Liquor control agents planned to hang out at a strip club opening Monday. Meanwhile, Mayor Toni Harp said she’s not happy the state is letting the club reopen at all.
The club at 133 Hamilton St., is better known under its former name, The Key Club, where mass shooter killed a young fashion designer named Erika Robinson on Oct. 26.
The club owners voluntarily suspended their liquor license after the shooting.
The same owners who ran the Key Club planned to reopen Monday night under a new name: Primo Gentlemen’s Club, Mayor Harp announced at a press conference Monday afternoon.
Standing beside Police Chief Dean Esserman in the mayor’s conference room, Harp called it an “outrage” that the state is letting the club reopen.
Harp said the city has provided the state Department of Consumer Protection Commission with police reports showing copious criminal activity at the club in the past 18 months, including gun arrests, fights between staff, fights between patrons, the assault of a cop by a bouncer, and “widespread public drunkenness.”
Harp sent a letter Monday to Department of Consumer Protection Commissioner William Rubenstein calling on him to suspend or revoke the club’s license.
“I am concerned about the resumption of operations at an establishment where one life already was lost, many other lives were seriously threatened,” and the city has made the state aware of rampant “lawlessness,” Harp wrote.

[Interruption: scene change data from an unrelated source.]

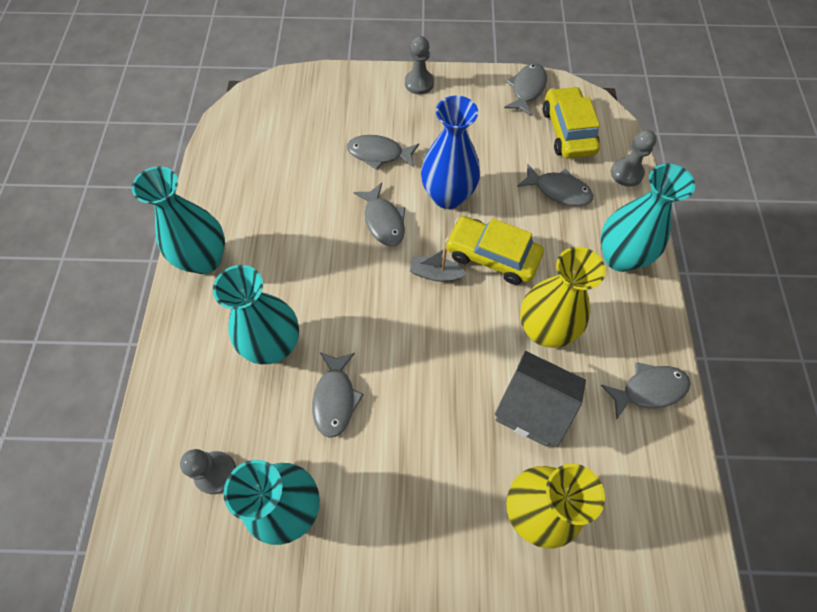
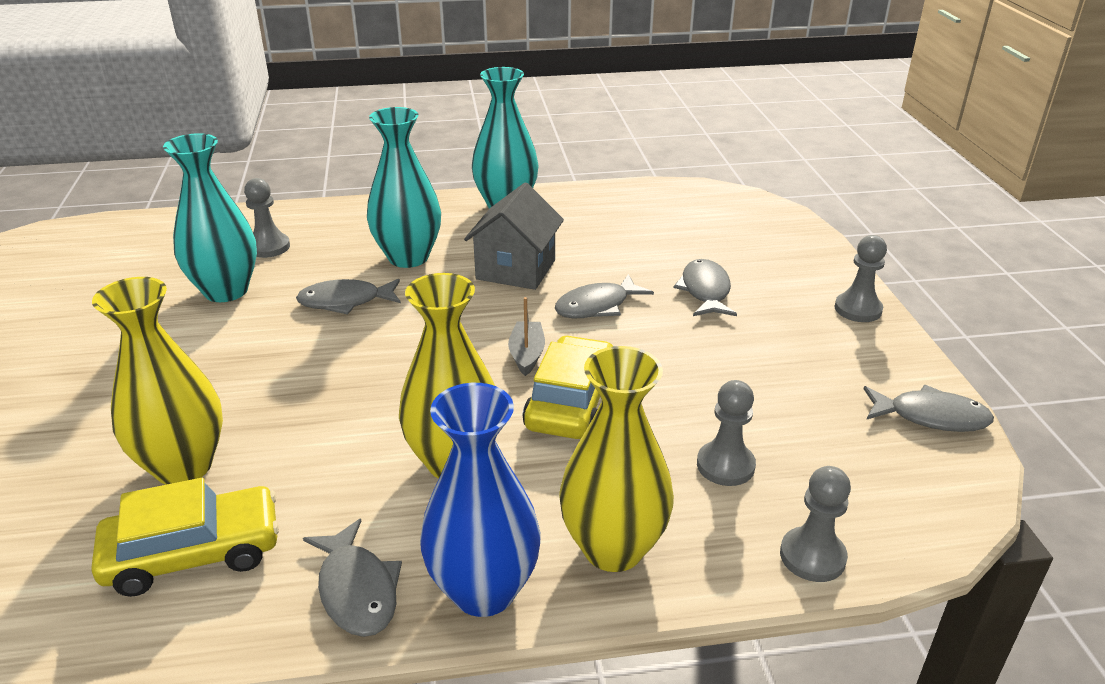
camera: 80 degrees right, 30 degrees down
(447, 196) = (661, 353): blue vase -> blue vase (484, 591)
(531, 408) = (328, 455): grey house -> grey house (515, 270)
(558, 190) = (725, 465): grey fish -> grey pawn
(567, 131) = (867, 471): yellow car -> yellow car (194, 553)
(619, 257) = (613, 548): turquoise vase -> yellow vase

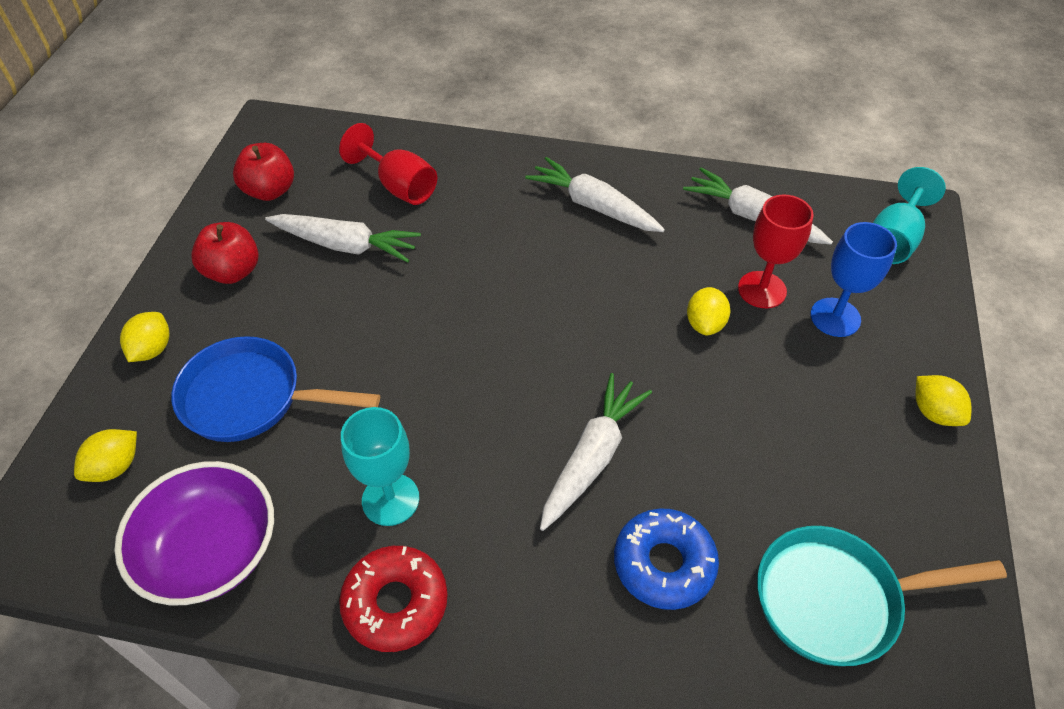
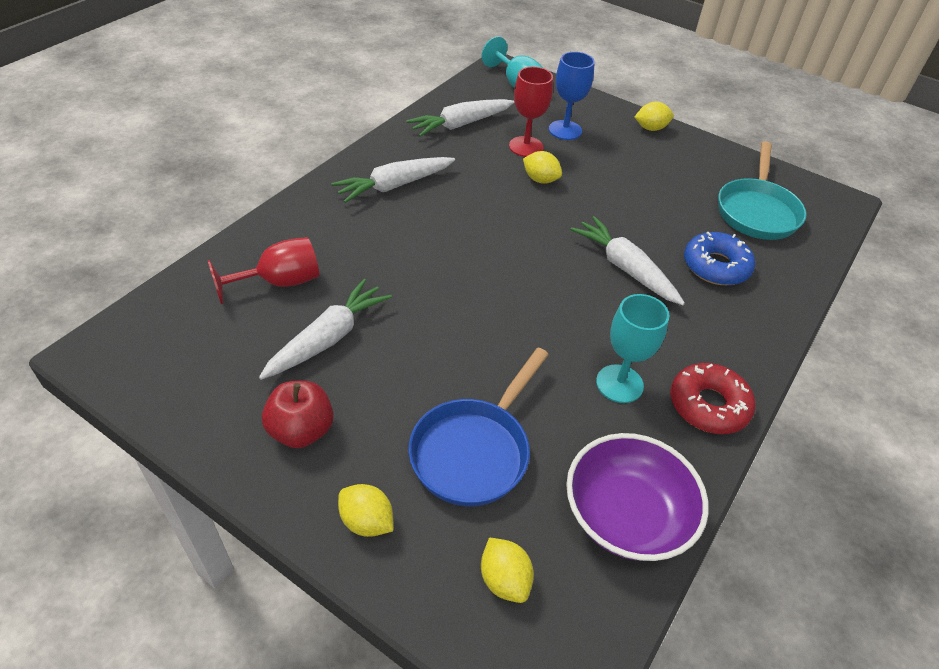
camera: 70 degrees left, 5 degrees down
(270, 191) = (205, 375): red apple -> none

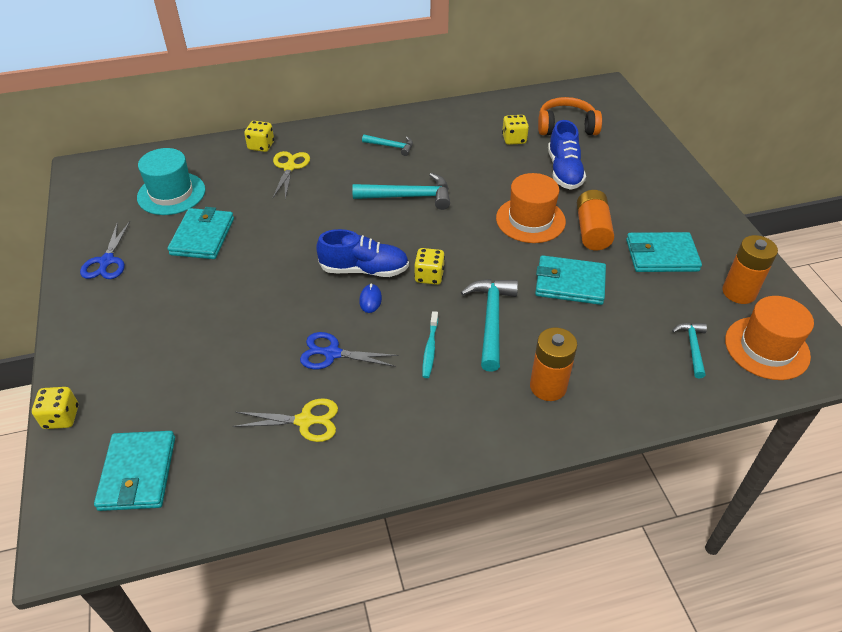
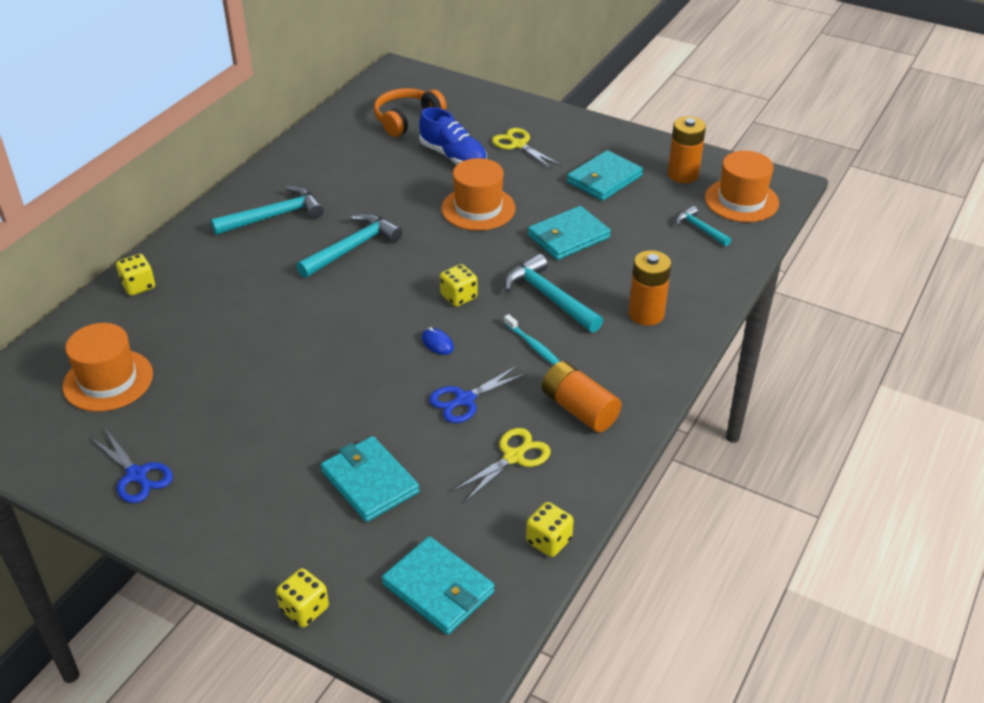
camera: 45 degrees left, 5 degrees down
(171, 193) = (108, 380): turquoise hat -> orange hat
(202, 236) = (205, 394): turquoise wallet -> turquoise wallet (369, 482)
(289, 167) = (200, 288): yellow scissors -> yellow scissors (518, 145)
(364, 269) = (399, 325): blue shoe -> none
(391, 146) = (274, 216): turquoise hammer -> turquoise hammer, size x1.74
(514, 139) = (377, 152): yellow dice -> yellow dice (548, 541)
(592, 230) = (534, 190): orange battery -> orange battery (579, 409)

In the Oct. 26 shooting, a gunman killed Robinson and wounded five others when he opened fire inside the strip club at 3:30 a.m. during a crowded private party. Police have charged a gang-banger named “Corn Bread” with the crime.
The state “shares Mayor Harp’s strong concern for the safety of New Haven’s citizens,” said Department of Consumer Protection spokeswoman Claudette Carveth said in a statement Monday. The club has remained closed since the mass shooting because it didn’t have an adequate security plan, she said.
Carveth said the club has now come up with such a plan. The club has agreed to:
• Install security cameras
• Hire security guards
• Conduct background checks of all staff
• Hire two extra-duty city cops at the club from 10 p.m. Friday and Saturday until closing.
• Scan all clubgoers with a metal detector and pat them down if need be.
Liquor control agents will be at the club starting Monday to “monitor compliance with the plan,” Carveth said. “If the club does not adhere to the terms of the security plan, the Department has the option to immediately summarily suspend the liquor permit.”
Carveth said the state has been investigating whether the club’s liquor permit should be revoked. “The Department has been limited in its ability to access to key evidence in that investigation due to important evidence being withheld so as not to compromise the ongoing homicide investigation and prosecution. When this important evidence is made available, the Department will be able to move forward with a determination about the a revocation of the club’s permit is warranted.”
If the state moves to revoke the license, the club would be guaranteed a public hearing, Carveth said.
The club owner, Fuun House Productions, LLC, could not be reached for comment for this story.
Robinson’s family has vowed legal action against the club.